Estábamos visitando la
planta de embotellado de una moderna bodega en el sur de La Mancha, casi en
Despeñaperros, y entre los operarios que se movían por allí vi a uno con la kiphá, ese pequeño casquete con que muchos
judíos se cubren la coronilla y que es obligatorio para los varones en las
sinagogas. Luego me fijé que había dos o tres más con el mismo gorrito y pregunté a la persona que nos acompañaba. Me
explicó que exportaban vino a Israel y que los judíos ortodoxos exigen que se
elabore según sus preceptos religiosos. Es el vino kósher o casher, el único que pueden consumir los judíos si quieren
cumplir con las normas de su religión. Su elaboración debe ser controlada por
un rabino y nadie que no sea de esa religión puede tener contacto con el vino. Era
curioso ver como los operarios de la bodega se limitaban a indicar a los judíos
cómo funcionaba la embotelladora, pero ellos no podían tocar nada: ni las
botellas, ni los tapones ni las cajas. Ni siquiera el interruptor de arranque y
parada del tren de embotellado. “Ahora toca el verde” le decían al rabino, que
pulsaba el botón con luz verde y ponía en marcha ese curioso artefacto que son siempre
las máquinas embotelladoras. “Ahora el
rojo”, y el israelí paraba el artilugio. No sé si la máquina se cubría con la
kiphá, pero era la que en realidad hacía todo y la única que tenía contacto real
con el vino.
Es curioso cómo las religiones
dictan normas sobre la alimentación. Lo hacen todas: desde el hinduismo que prohíbe
comer carne de vaca, hasta el judaísmo o el islam que prohíben la de cerdo.
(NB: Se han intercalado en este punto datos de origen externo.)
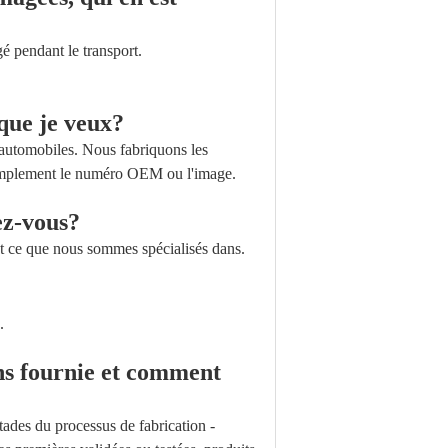
 pendant le transport.
 que je veux?
s automobiles. Nous fabriquons les
 simplement le numéro OEM ou l'image.
ez-vous?
st ce que nous sommes spécialisés dans.
.
ons fournie et comment
tades du processus de fabrication -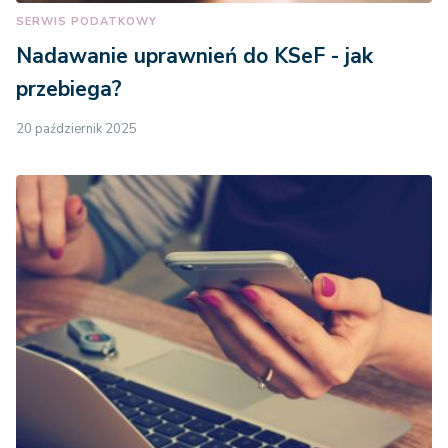
SERWIS PODATKOWY
Nadawanie uprawnień do KSeF - jak
przebiega?
20 październik 2025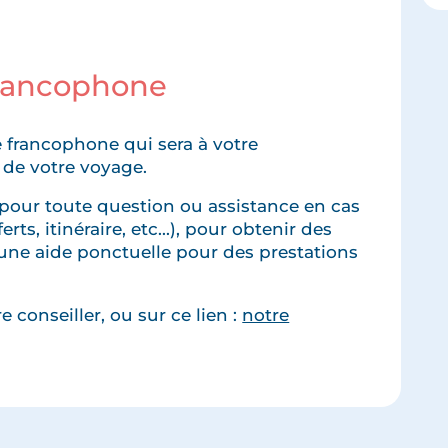
francophone
 francophone qui sera à votre
 de votre voyage.
pour toute question ou assistance en cas
rts, itinéraire, etc...), pour obtenir des
une aide ponctuelle pour des prestations
 conseiller, ou sur ce lien :
notre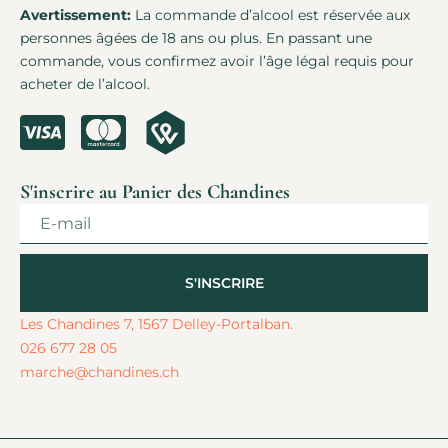
Avertissement:
La commande d’alcool est réservée aux
personnes âgées de 18 ans ou plus. En passant une
commande, vous confirmez avoir l’âge légal requis pour
acheter de l’alcool.
S'inscrire au Panier des Chandines
S'INSCRIRE
Alternative:
Les Chandines 7, 1567 Delley-Portalban.
026 677 28 05
marche@chandines.ch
Hace tiempo leí un interesante libro, “Vacas, cerdos, guerras y brujas”, que
estudia las razones de esas normas alimentarias. Su autor, el antropólogo norteamericano,
Marvin Harris, es toda una autoridad en la materia, y defiende que estas
prohibiciones no son sino una “estrategia ecológica acertada”. Es decir, una
adaptación al medio. Judíos y musulmanes habitan zonas áridas, más propias para
la supervivencia de animales como cabras y corderos que de los cerdos, que se
adaptan mejor a zonas húmedas. Era además gente en gran parte nómada que iba de
un sitio a otro con sus ganados y no hay ningún ejemplo de tribus nómadas que
desplacen con ellas piaras de cerdos.
En el cristianismo no existen alimentos
impuros, aunque la gula sea uno de los pecados capitales, pero el ayuno y la abstinencia
(de comer carne) son conductas virtuosas, sobre todo en tiempo como el de la Cuaresma,
en el que acabamos de entrar. En tiempos, la venta de las bulas que eximían de la prohibición
de comer carne fue una importante fuente de ingresos, pero esos usos parecen
abandonados.
De cualquier forma, no todo es un
camino de espinas. Si la prohibición de comer carne, alimento que no estaba al
alcance de casi nadie, dio lugar al delicioso potaje de Cuaresma, cada día en
los países islámicos, durante el Ramadán, la llegada de la noche da paso a
verdaderos banquetes, con manjares que no se consumen en los días normales.
Este verano, estuve en Marruecos en pleno Ramadán y era una delicia ver las
montañas de pastelitos de todo tipo listas para ponerse a la venta en cuanto
que se pusiera el sol. En pocos minutos se vendía todo y los estantes de las pastelerías
empezaban a parecerse a las de esas tiendas de países con racionamiento.
Aquí, los rigores cuaresmales,
además del potaje han creado delicias como las torrijas o, ya en la pascua, los
hornazos o las Monas de Pascua. No hay mal que por bien no venga.